The 'Trash Isles': campaigners ask U.N. to make ocean waste its own country

LONDON (Thomson Reuters Foundation) - The United Nations should recognize a giant mountain of ocean waste and plastic as an official country, campaigners say, with American environmentalist Al Gore, British actress Judi Dench and thousands of people signing up for citizenship.

The Pacific Ocean’s “Trash Isles”, where waste has accumulated to fill a space the size of France, is at the center of a campaign to lobby the United Nations to recognize ocean plastic as a country and to draw attention to sea pollution.

“We want to shrink this nation (Trash Isles).
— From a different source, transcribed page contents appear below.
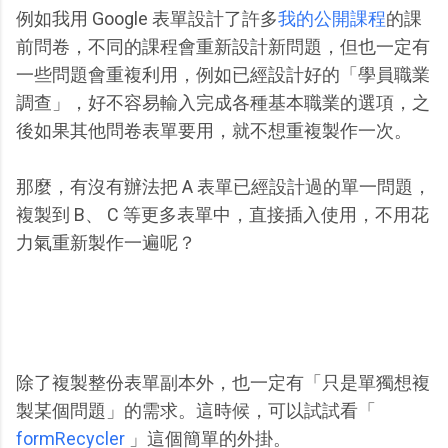
例如我用 Google 表單設計了許多
我的公開課程
的課
前問卷，不同的課程會重新設計新問題，但也一定有
一些問題會重複利用，例如已經設計好的「學員職業
調查」，好不容易輸入完成各種基本職業的選項，之
後如果其他問卷表單要用，就不想重複製作一次。
那麼，有沒有辦法把 A 表單已經設計過的單一問題，
複製到 B、 C 等更多表單中，直接插入使用，不用花
力氣重新製作一遍呢？
除了複製整份表單副本外，也一定有「只是單獨想複
製某個問題」的需求。這時候，可以試試看「
formRecycler
」這個簡單的外掛。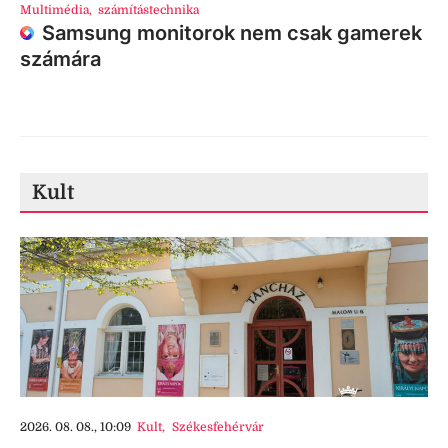
Multimédia
,
számítástechnika
Samsung monitorok nem csak gamerek
számára
Kult
2026. 08. 08., 10:09
Kult
,
Székesfehérvár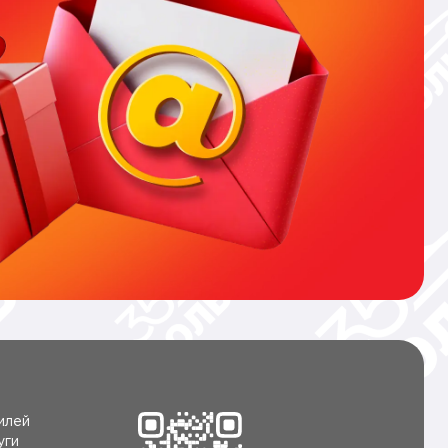
илей
уги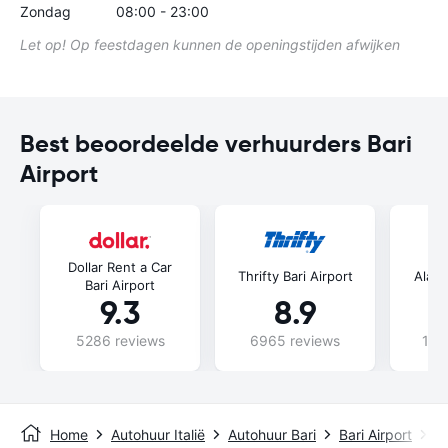
Zondag
08:00 - 23:00
Let op! Op feestdagen kunnen de openingstijden afwijken
Best beoordeelde verhuurders Bari
Airport
Dollar Rent a Car
Thrifty Bari Airport
Alamo
Bari Airport
9.3
8.9
5286 reviews
6965 reviews
106
Home
Autohuur Italië
Autohuur Bari
Bari Airport
E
We don’t want any more plastic added,” Al Gore, former U.S. Vice President and first honorary citizen of the Trash Isles, said in a statement released by the campaign organizers.

“The oceans are crucial to our survival and we need to protect them.”

British actress Judi Dench, who won an Academy Award for her role as Queen Elizabeth I, has agreed to be the queen of the Trash Isles and British Olympic athlete, Mo Farah, is also lending his support, according to the campaign led by British media organization LADbible and the U.S. non-profit network Plastic Oceans Foundation.

Marine experts fear there could be more plastic than fish in the ocean by 2050.

From fishing lines to flip flops, there are more than 5 trillion pieces of plastic floating in the sea, according to a 2014 study, with debris found littering oceans from the North to South Poles.

The campaign group has submitted a formal request for recognition to the United Nations to declare the Trash Isles as the world’s newest country and has already come up with a flag, a currency called Debris and passports made of recycled materials.

“We are just getting started”, said Stephen Mai of the LADbible Group.

“There may well be a national anthem, general elections and even a national football team.”

So far more than 38,000 people have signed the online petition to become citizens of the Trash Isles. Some want the nascent state to take part in the World Cup football tournament and others hope it is a serious way to get the environmental issue addressed.

“Plastic is one of the biggest threats to our planet today and you only have to take a walk to your local stream, river or beach to see evidence of this for yourself,” said Sarah Roberts, a Trash Isles “ambassador”.

“The truth of the matter is we are on the verge of an environmental catastrophe.”